■ Given records ■
-----

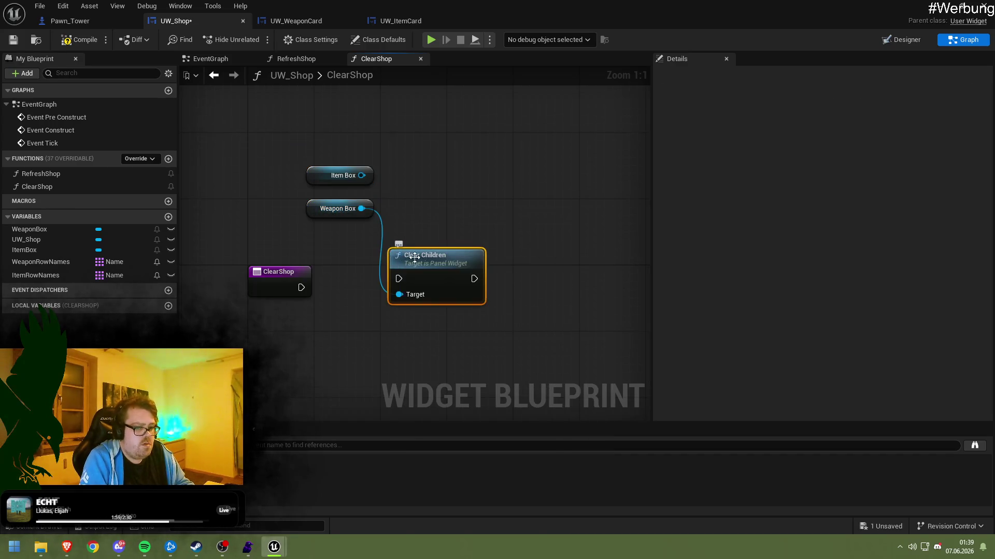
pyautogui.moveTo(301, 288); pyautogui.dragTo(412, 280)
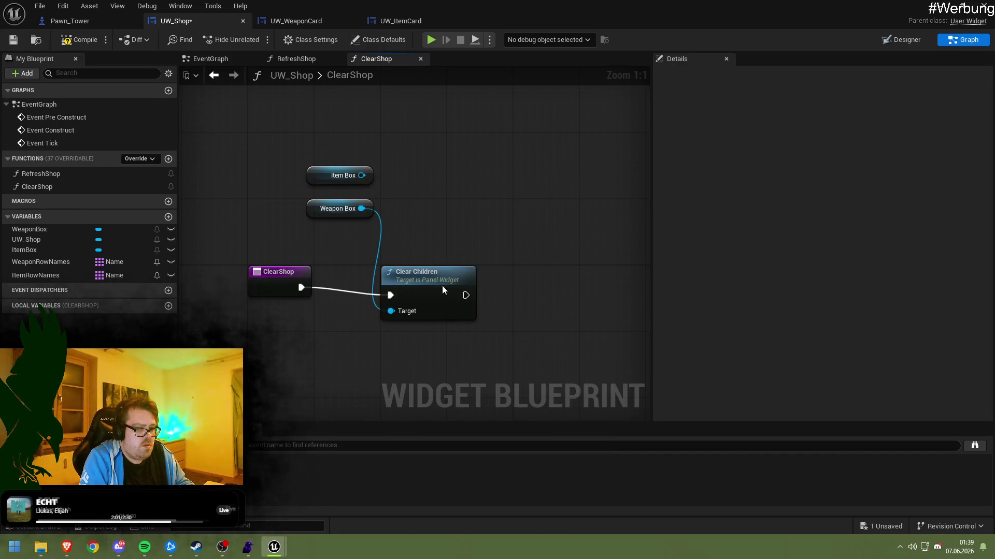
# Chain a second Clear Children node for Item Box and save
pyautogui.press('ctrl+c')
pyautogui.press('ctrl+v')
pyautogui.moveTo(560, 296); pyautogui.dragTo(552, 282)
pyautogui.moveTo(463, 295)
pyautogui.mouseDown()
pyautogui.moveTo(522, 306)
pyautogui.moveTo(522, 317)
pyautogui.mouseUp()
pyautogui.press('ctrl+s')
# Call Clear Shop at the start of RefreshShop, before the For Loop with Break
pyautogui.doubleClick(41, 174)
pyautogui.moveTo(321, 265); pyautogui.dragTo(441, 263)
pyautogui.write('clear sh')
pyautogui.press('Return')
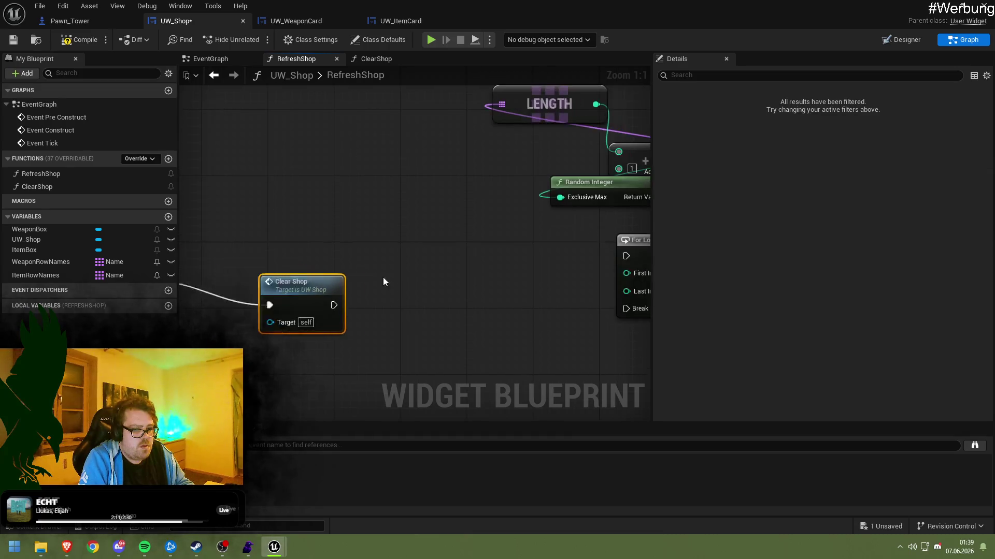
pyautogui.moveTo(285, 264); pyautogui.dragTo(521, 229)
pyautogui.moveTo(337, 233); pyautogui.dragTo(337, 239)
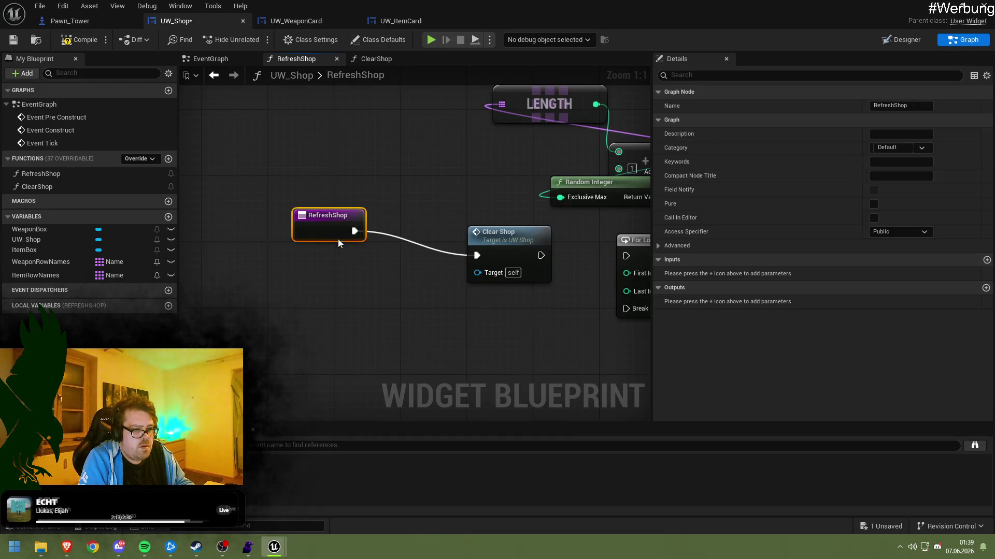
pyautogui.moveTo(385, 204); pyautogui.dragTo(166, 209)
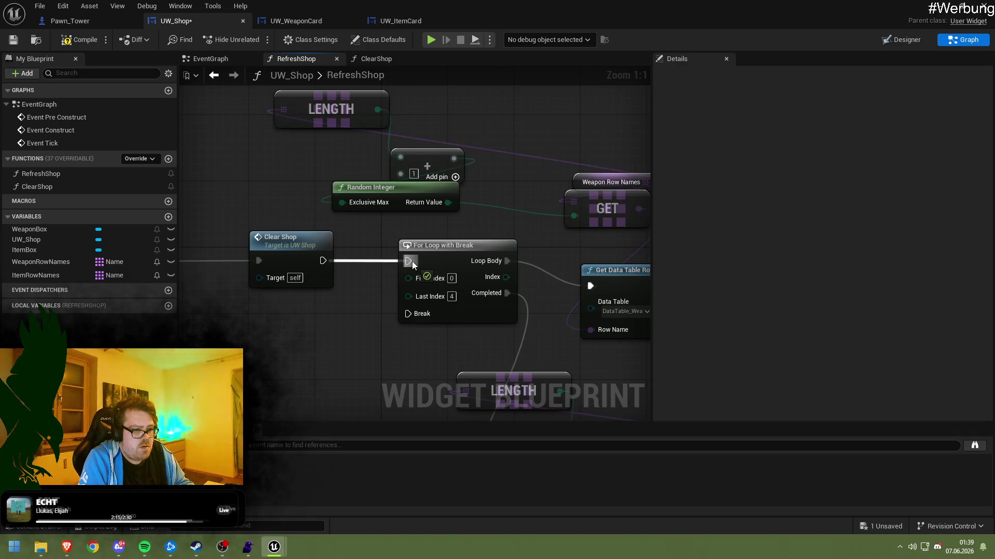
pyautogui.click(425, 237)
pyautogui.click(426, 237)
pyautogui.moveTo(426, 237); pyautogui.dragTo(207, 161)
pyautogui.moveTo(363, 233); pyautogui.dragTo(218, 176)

-----

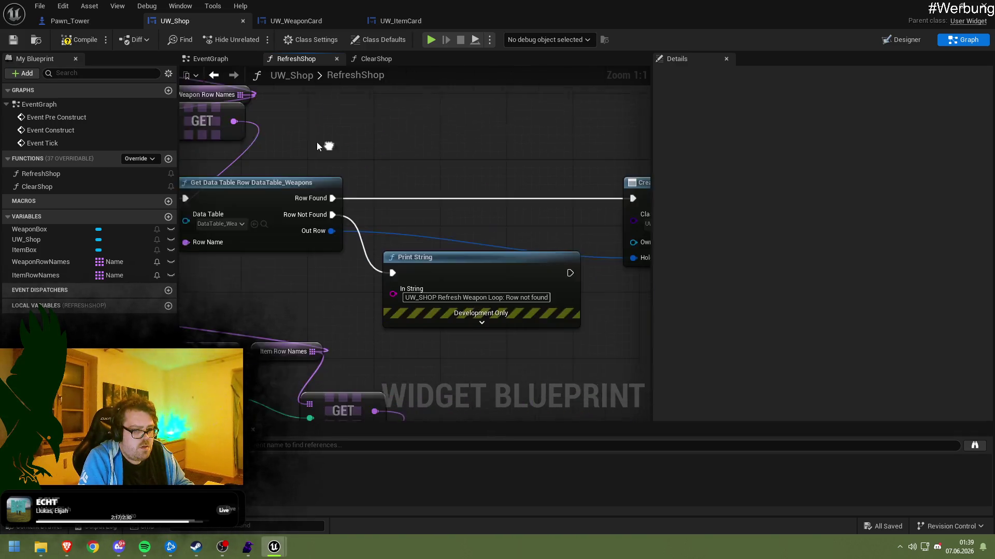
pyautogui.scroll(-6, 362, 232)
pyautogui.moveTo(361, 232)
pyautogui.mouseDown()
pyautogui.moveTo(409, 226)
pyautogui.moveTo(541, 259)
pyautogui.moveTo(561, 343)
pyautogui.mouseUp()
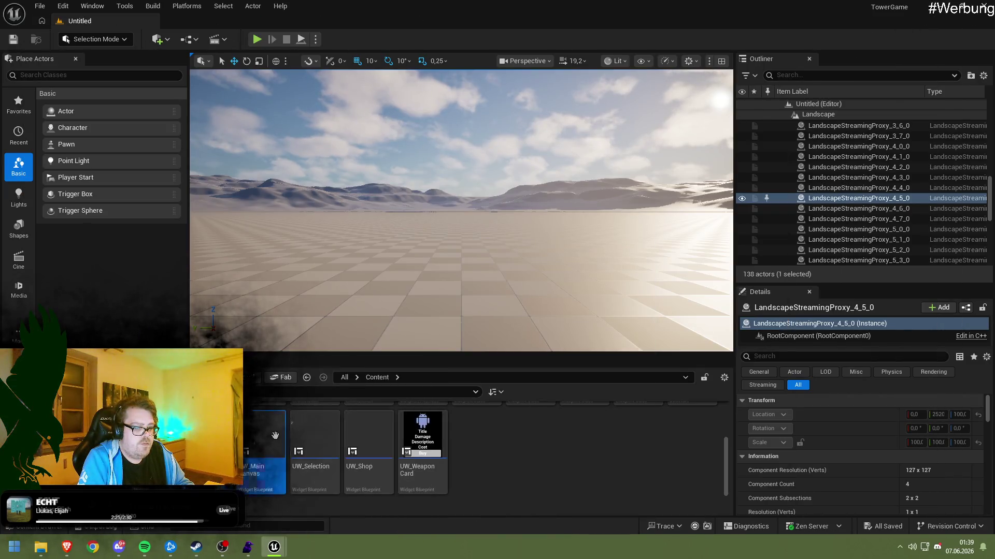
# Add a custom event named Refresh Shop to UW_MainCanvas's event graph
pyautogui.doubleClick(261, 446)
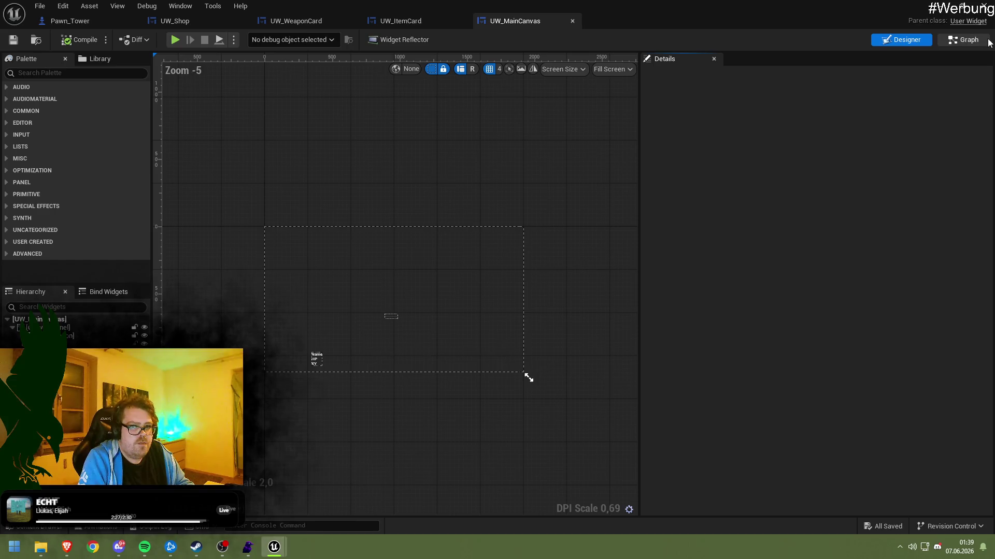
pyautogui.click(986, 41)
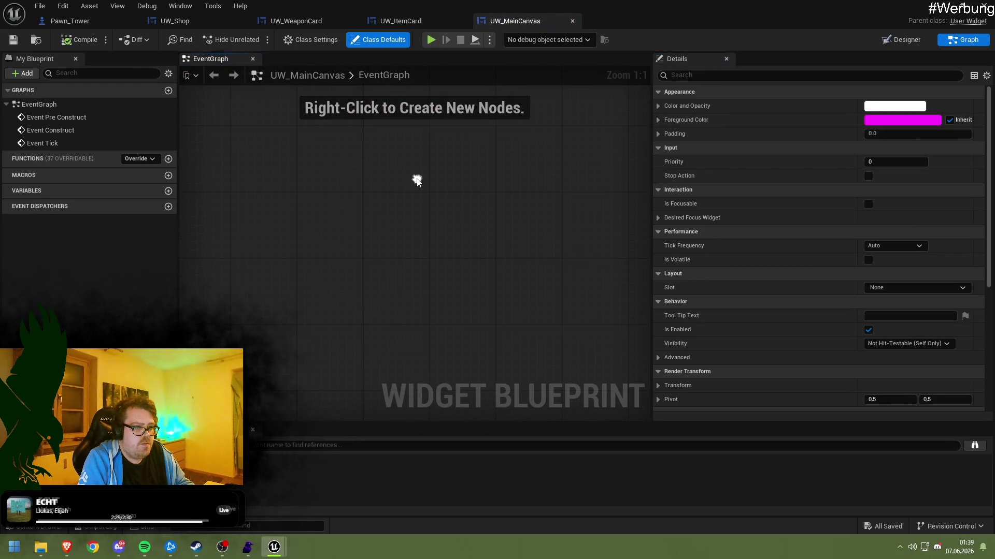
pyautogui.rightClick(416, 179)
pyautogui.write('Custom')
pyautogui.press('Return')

-----

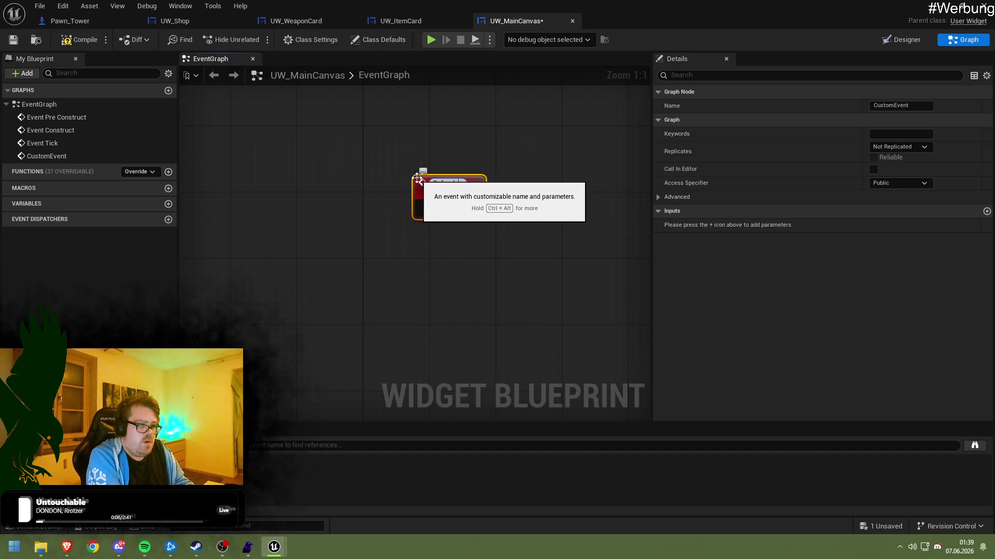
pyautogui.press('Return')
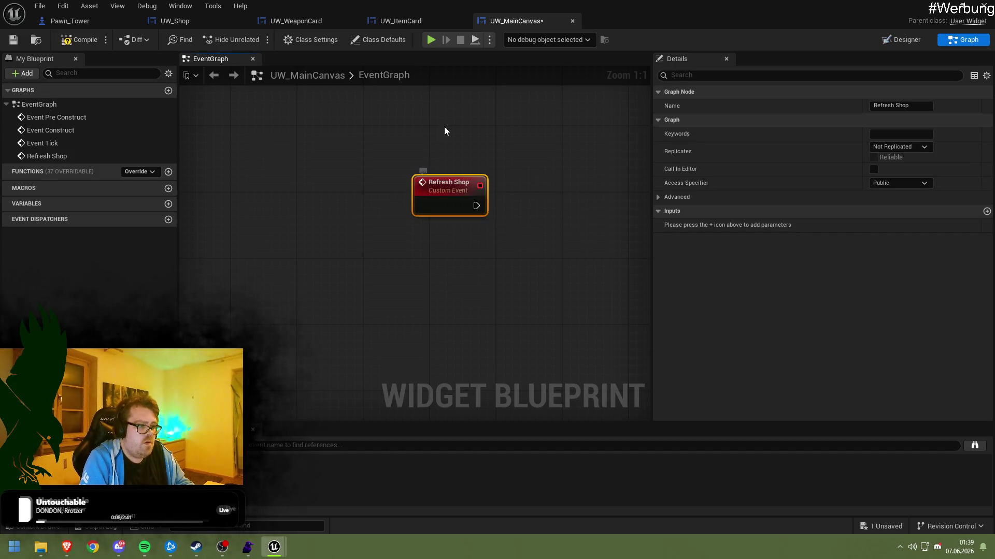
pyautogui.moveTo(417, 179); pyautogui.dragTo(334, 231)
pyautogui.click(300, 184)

-----

■ Directions ■
Every line where "doubleClick" appears must be returned from the listing above.

■ Solution below ■
pyautogui.doubleClick(41, 174)
pyautogui.doubleClick(261, 446)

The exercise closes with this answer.